Anatel volta atrás mas expõe limites de conectividade no País
Por Leandro Damasio
NOVAS TECNOLOGIAS de transmissão de vídeo vêm demandando maior consumo de internet no Brasil causando mudanças no setor. Depois da investida da empresa Vivo em ofertar acesso limitado para a internet banda larga fixa, o assunto voltou para a agenda de debates.
A intermediação da Anatel — agência de regulação responsável pelas regras do jogo no mercado de telecomunicações — não foi bem recebida por grande parte dos ativistas em nome dos usuários de internet nas redes sociais. As reações incluíram um movimento pedindo o impeachment do presidente da Anatel, logo após a declaração do mesmo de que “a Era da internet ilimitada no Brasil acabou”.

Embora a Anatel tenha favorecido no primeiro momento as operadores NET e Vivo (empresas interessadas na oferta de internet com franquias), a reação dos ativistas desencadeou a mudança de postura na agência reguladora, que a partir de então passou a proibir toda oferta de internet fixa limitada até segunda decisão.
O cenário de competitividade de mercado aponta tendência para substituição de TV pela internet, demandando novos investimentos no setor de transmissão. No Brasil, já existem mais internautas do que telespectadores, segundo o IBGE. As empresas que operam a internet se beneficiam da concessão mas enfrentam dificuldades para investimento em infraestrutura.

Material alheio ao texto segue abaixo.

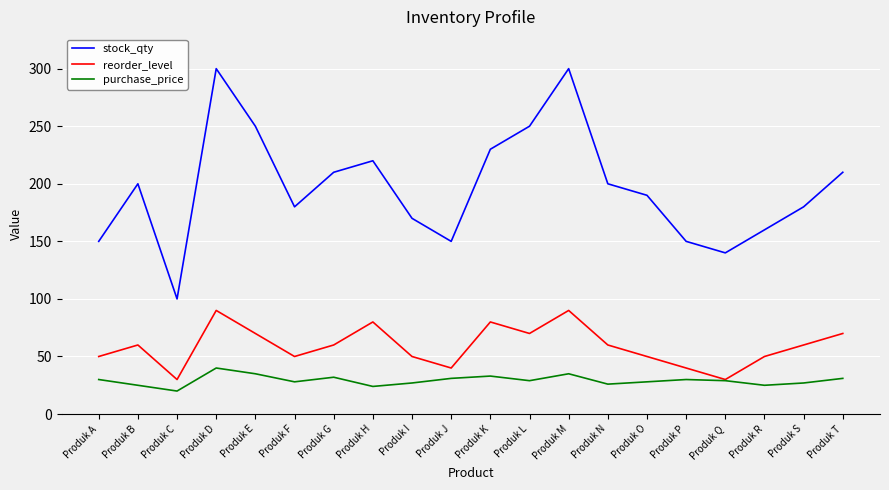

Rank the series by their maximum value, from lowest to highest.

purchase_price, reorder_level, stock_qty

Especialistas dizem que o crescimento da demanda e a pressão por regras mais rígidas de qualidade da oferta de internet criam as condições para a atração de investimentos em tecnologia e infraestrutura. Além disso, a mudança de regras pode abrir oportunidade para a entrada de novos empreendedores no mercado de conexão à internet.

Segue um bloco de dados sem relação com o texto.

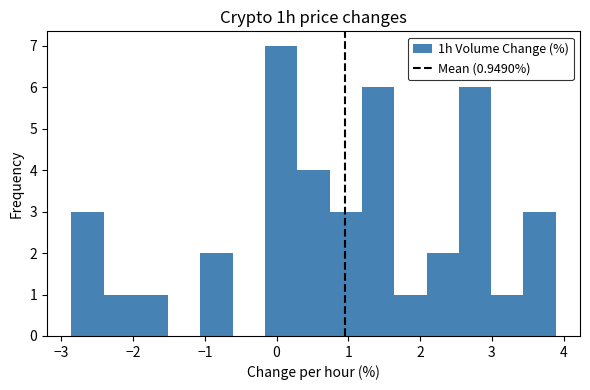

Over which range of the x-axis is the bar tallest?

-0.16 to 0.29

O Brasil precisa oferecer tanto a flexibilidade para o mercado atender as diveresas necessidades de internet, mas garantir os direitos básicos do internauta. A conectividade global da internet brasileira depende da circulação estratégica de dados pelo território brasileiro. É mais fácil para as operadores de internet limitar o acesso do usuário e cobrar mais pelo acesso completo. O caminho da maior conectividade, porém, é o investimento em infraestrutura, cabeamento e melhores equipamentos para atender a população.
O assunto diz respeito à conexão brasileira com o mundo. Mais do que uma questão de mercado de operadores de internet, este assunto diz respeito ao direito do internauta brasileiro. Afinal de contas, a decisão da Anatel acontece pela pressão da sociedade civil para evitar o abuso das empresas que se aproveitam do monopólio mal regulado.